Op basis van de inventarisatie van bouwstenen voor een methodiek voor verwaarding van koolstof in de bodem concluderen we:

• Een verwaardingssystematiek voor koolstof in de bodem lijkt mogelijk.

• Afhankelijk van de doelen van het verwaardingssysteem kan een keuze worden gemaakt voor de exacte opzet en werkwijze.

• Er zijn verschillende mogelijkheden voor prikkels vanuit overheden, banken en ketenpartijen

• De exacte opzet van het systeem kan verschillen, afhankelijk van de doelstelling die men met het systeem wil realiseren. Een systeem kan gericht zijn op het waarderen van (scenario 1) activiteiten die bodemkwaliteit verbeteren, (scenario 2) activiteiten

specifiek gericht op bodem-C, (scenario 3) een daadwerkelijke toename in bodem-C (flux), of (scenario 4) behoud van de voorraad bodem-C (stock) in combinatie met een daadwerkelijke toename in bodem-C (flux).

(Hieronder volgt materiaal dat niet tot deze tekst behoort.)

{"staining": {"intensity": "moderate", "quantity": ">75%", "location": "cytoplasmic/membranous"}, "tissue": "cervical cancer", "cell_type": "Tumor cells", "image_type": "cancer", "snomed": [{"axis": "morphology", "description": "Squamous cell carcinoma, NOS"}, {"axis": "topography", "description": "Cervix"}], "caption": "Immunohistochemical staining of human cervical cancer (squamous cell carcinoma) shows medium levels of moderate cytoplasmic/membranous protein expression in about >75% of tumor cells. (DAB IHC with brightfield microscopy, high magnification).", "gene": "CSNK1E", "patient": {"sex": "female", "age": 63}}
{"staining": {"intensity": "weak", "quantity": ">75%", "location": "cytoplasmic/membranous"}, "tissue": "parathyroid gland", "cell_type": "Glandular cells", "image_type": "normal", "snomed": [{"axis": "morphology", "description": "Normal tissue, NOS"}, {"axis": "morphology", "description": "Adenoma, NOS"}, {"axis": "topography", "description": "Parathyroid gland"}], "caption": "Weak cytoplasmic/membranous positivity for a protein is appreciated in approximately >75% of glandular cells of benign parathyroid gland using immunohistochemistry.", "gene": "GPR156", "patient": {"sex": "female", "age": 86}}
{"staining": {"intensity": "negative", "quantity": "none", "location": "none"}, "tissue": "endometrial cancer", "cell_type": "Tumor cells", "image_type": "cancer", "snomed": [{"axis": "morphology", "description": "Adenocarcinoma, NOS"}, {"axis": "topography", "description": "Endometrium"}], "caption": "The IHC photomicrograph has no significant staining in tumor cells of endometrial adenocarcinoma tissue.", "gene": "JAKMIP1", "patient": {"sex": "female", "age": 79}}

• Deze verschillende doelstellingen stellen allemaal hun eigen voorwaarden aan het systeem. Niet alle prikkels kunnen voldoen aan al deze voorwaarden. Zo komt de ‘looptijd’ van een prikkel (denk bijvoorbeeld aan een pachtovereenkomst) niet altijd overeen met de voorwaarde dat de koolstofopslag langjarig wordt gegarandeerd. • Inzicht in motieven van agrariërs om bepaalde maatregelen voor de verwaarding van

koolstof wel of niet te nemen, is belangrijk voor de keuze van ‘incentives op maat’, dus passend bij de agrariër en de context waarin hij/ zij moet opereren. Dit wordt in meer detail uitgewerkt in het rapport ‘Verkennende studie naar incentives voor

gedragsverandering naar bodemkoolstofbeheer op basis van literatuur en interviews met agrariërs’, van De Lauwere en Van der Burg (2019).

9.2. Aanbevelingen

Op basis van de inventarisatie en in afstemming met de andere projecten binnen Slim Landgebruik komen we tot de volgende aanbevelingen:

• Het klimaatvoordeel door bodem-C-vastlegging kan (deels) teniet worden gedaan door afwenteling, met name door toename van lachgasemissies bij meer aanvoer van organische stof. We hebben nog geen goed zicht op deze overige emissies. Binnen ‘Slim Landgebruik’ zullen lachgasmetingen worden uitgevoerd om meer inzicht te krijgen in de omvang van deze emissies. Belangrijk is dat wordt gestreefd naar een netto-effect van 0,5 tot 1 Mton C-vastlegging per jaar, dus rekening houdend met mogelijke afwenteling. We bevelen aan om in de uiteindelijke bepaling van de koolstofvastlegging op perceelsniveau te corrigeren voor eventuele lachgasemissies. Hoe dit vorm kan krijgen vergt nadere uitwerking.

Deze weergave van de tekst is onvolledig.